# Color experts? Is this colt a buckskin? Grulla? Smokey Black?



## barnbum (May 16, 2009)

If he was a buckskin--wouldn't those legs be getting to be a darker shade? I don't even see a shadow.

He's too dark to be a silver.

Chloe has had one silver buckskin and one regular buckskin before Tucker. Sire is a bay.

He's 15 days here.












No signs of him going gray.

Strong dorsal-yay!


----------



## shelly (May 16, 2009)

:wub Very nice looking colt...he looks grulla to me!!


----------



## barnbum (May 16, 2009)

Shelly--that's what was suggested when his arrival was announced, but I didn't know if that meant grulla buckskin... or is grulla just grulla?
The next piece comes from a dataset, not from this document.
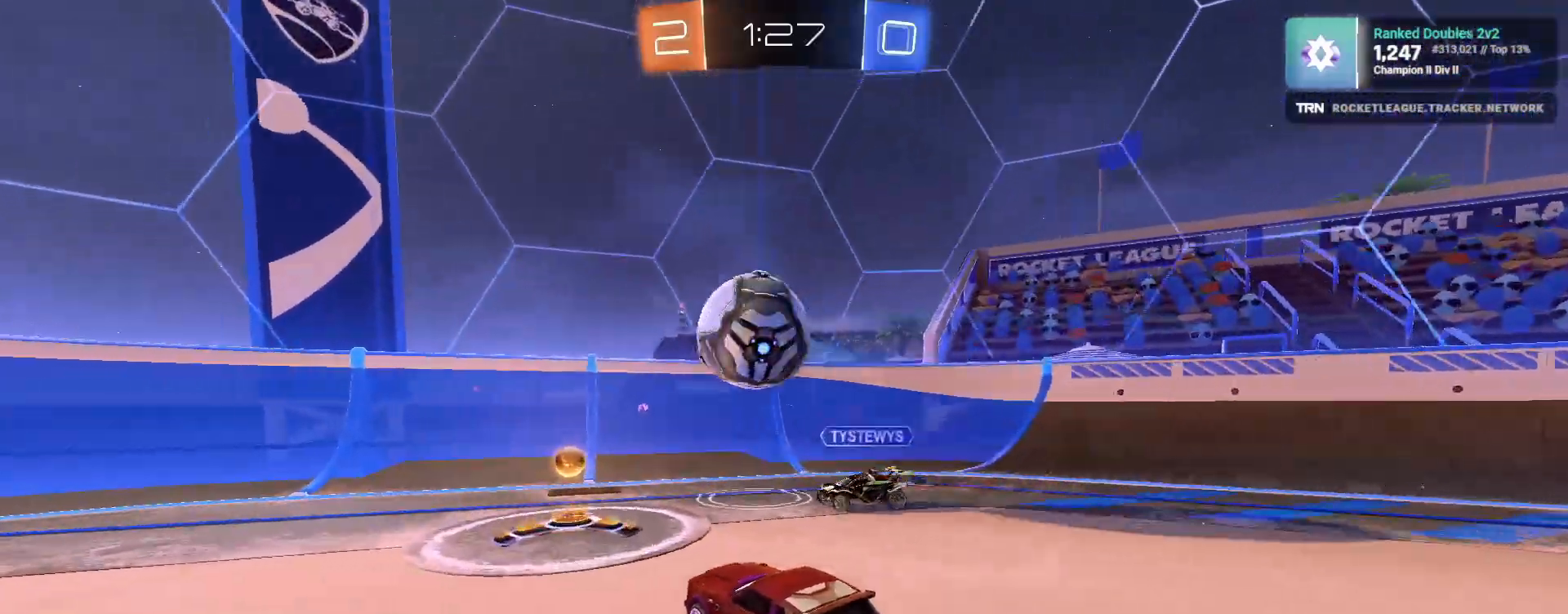
{"buttons": ["R2"], "left_stick": "left", "right_stick": "center", "events": [[17, "left_stick", "left"], [33, "L1", "down"], [50, "R1", "down"], [150, "L1", "up"], [417, "R1", "up"]]}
See why I need help?


----------



## Lucky-C-Acres-Minis (May 16, 2009)

hmmm wonder if he could be a silver grullo?

He's got the dorsal, ears look black tipped in the one photo.. I found with my silver foals that it took longer for the darker points to come in, and if he is in fact silver they won't be as dark as a regular grullo..

Also read on this site Dun Factor Markings (who are quarter horse breeders who "specialize" in duns) and they mentioned that they have noticed on many of their silver grulla foals have had a bluish tint to their eyes..


----------



## barnbum (May 16, 2009)

His eyes are quite bluish--but more in the sunlight.

Is grulla for fillies and grullo for colts?





Thanks, Cristina--going to read it now.

Does anyone have photos of grulla/o for me to see? This is a new color for me to grapple with.


----------



## kaykay (May 16, 2009)

He doesnt look grulla at all to me??

I still think he could be buckskin. I know here ours dont get the dark on the lower legs almost until they start shedding the foal coat. We had a bay once that didnt get the black lower legs until he was almost 2 months old. Now if hes a silver buckskin that will dilute the lower legs and they wont be as dark


----------



## ohmt (May 16, 2009)

I'm gonna say smokey black--sorry, but he's not grullo. I've had two colts born about that color...well one was born very creamy buckskin actually-after his first shave his hair grew back and he looked like your guy. now he's pitch black with brown around his muzzle. I can almost guarantee that you're little guy will shed out black but has the creme gene.


----------



## barnbum (May 16, 2009)

Overall, he's darker than Chloe's other two foals--so could the dun part be doing that?

Kay--you are the one who told me you could see the shadow on Blessing to tell she is a buckskin (and how right you were!)



--so I keep looking on Tucker--and I don't see it.

Smokey black? I've never heard of that! No need to aplogize--I like him no matter what color he is!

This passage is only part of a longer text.